Provided records: Begin

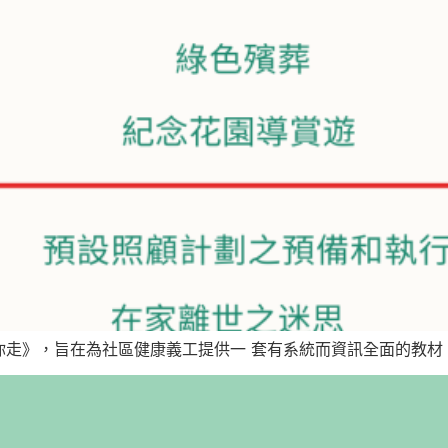
走》，旨在為社區健康義工提供一 套有系統而資訊全面的教材，好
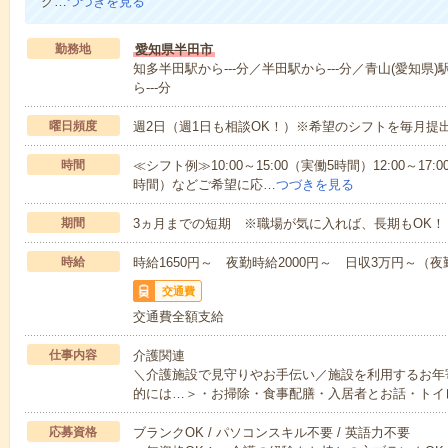
グ…
つづきを見る
勤務地
愛知県半田市
知多半田駅から---分／半田駅から---分／青山(愛知県)
ら---分
曜日頻度
週2日（週1日も相談OK！）※希望のシフトを毎月提
時間
≪シフト例≫10:00～15:00（実働5時間）12:00～17:0
時間）などご希望に応…
つづきを見る
期間
3ヵ月までの短期 ※職場が気に入れば、長期もOK！
時給
時給1650円～ 夜勤時給2000円～ 日収3万円～（夜勤
交通費
交通費全額支給
仕事内容
介護関連
＼介護施設で見守りやお手伝い／施設を利用するお年
的には…＞・お掃除・食事配膳・入居者とお話・トイ
応募資格
ブランクOK / パソコンスキル不要 / 英語力不要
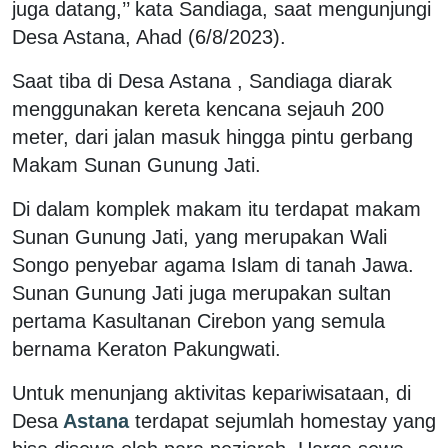
juga datang,’’ kata Sandiaga, saat mengunjungi
Desa Astana, Ahad (6/8/2023).
Saat tiba di Desa Astana , Sandiaga diarak
menggunakan kereta kencana sejauh 200
meter, dari jalan masuk hingga pintu gerbang
Makam Sunan Gunung Jati.
Di dalam komplek makam itu terdapat makam
Sunan Gunung Jati, yang merupakan Wali
Songo penyebar agama Islam di tanah Jawa.
Sunan Gunung Jati juga merupakan sultan
pertama Kasultanan Cirebon yang semula
bernama Keraton Pakungwati.
Untuk menunjang aktivitas kepariwisataan, di
Desa
Astana
terdapat sejumlah homestay yang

Provided records: End

Task instructions. Please pick out each line in the rows above that contains the word "Desa" and copy those lines in full.

Written answer.
Desa Astana, Ahad (6/8/2023).
Saat tiba di Desa Astana , Sandiaga diarak
Desa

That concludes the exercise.